# Fitting a pot to a vfd



## Fortis64 (Oct 29, 2017)

Hi,I have an Omron V1,000, vfd 240v single phase input to 240v 3 phase output. Can you guys on here help me out here . I'd like to have a wee bit more speed control on my little Centec 2 . So.. I'd like to fit a  potentiometer . This is where I'm stumped . Yeh there is loads of information out on the net ,and that's my problem ...information overload !! . So , what do I need ,and where do I put/fit the potentiometer . 
	

		
			
		

		
	




Appreciate any feed back


----------



## JimDawson (Oct 29, 2017)

Page 52 of this manual shows the pot connections.  http://www.drivesdirect.co.uk/Downloads/V1000 User Manual.pdf
2 K Ohm Pot
One side of the pot connects to +V
Center of the pot connects to A1
Other side of the pot connects to AC

Then you have to set parameter b1-01= 1 to enable analog input.  See page 120, 121


----------



## mksj (Oct 29, 2017)

Per above. The Omron V1000 is the same as the Yaskawa V1000. I have this model on my mill, b1-01 = 1 is the default, but it varies on how the VFD was setup, there are several different template parameter files. So you do need to check this parameter.


----------



## countryguy (Oct 29, 2017)

I recall getting stumped when mine would only go up to 65Hz if I recall....  There was a parm for max output (in Hertz) that the VFD would go up to. 
maybe this has a parm like that.  Just passing 2cents along.   I also had spots in the manual with incorrect data.   Would would say a "1 here does this... another page would say a "1" did the opposite.  trial & error there! 

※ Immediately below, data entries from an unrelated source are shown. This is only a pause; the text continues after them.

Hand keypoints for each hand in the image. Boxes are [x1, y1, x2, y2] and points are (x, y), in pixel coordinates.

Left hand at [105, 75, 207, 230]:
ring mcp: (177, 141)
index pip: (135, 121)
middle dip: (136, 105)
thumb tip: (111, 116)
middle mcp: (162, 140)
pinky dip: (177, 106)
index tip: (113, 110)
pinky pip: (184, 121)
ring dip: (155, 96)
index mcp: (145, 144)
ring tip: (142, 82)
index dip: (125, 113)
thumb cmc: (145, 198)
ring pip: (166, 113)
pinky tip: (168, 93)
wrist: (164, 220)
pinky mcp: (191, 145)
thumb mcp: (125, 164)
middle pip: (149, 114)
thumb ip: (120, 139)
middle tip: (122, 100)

Hope it is all up and running now!


----------



## Fortis64 (Oct 30, 2017)

Thank you Gents will try this . 


Sean


----------



## Fortis64 (Nov 10, 2017)

For some reason ,probably my stupidity . I can't seem to be able to set the parameter . I'm not very savy with this sort of stuff . Any assistance would be appreciated Thanks .


Sean


----------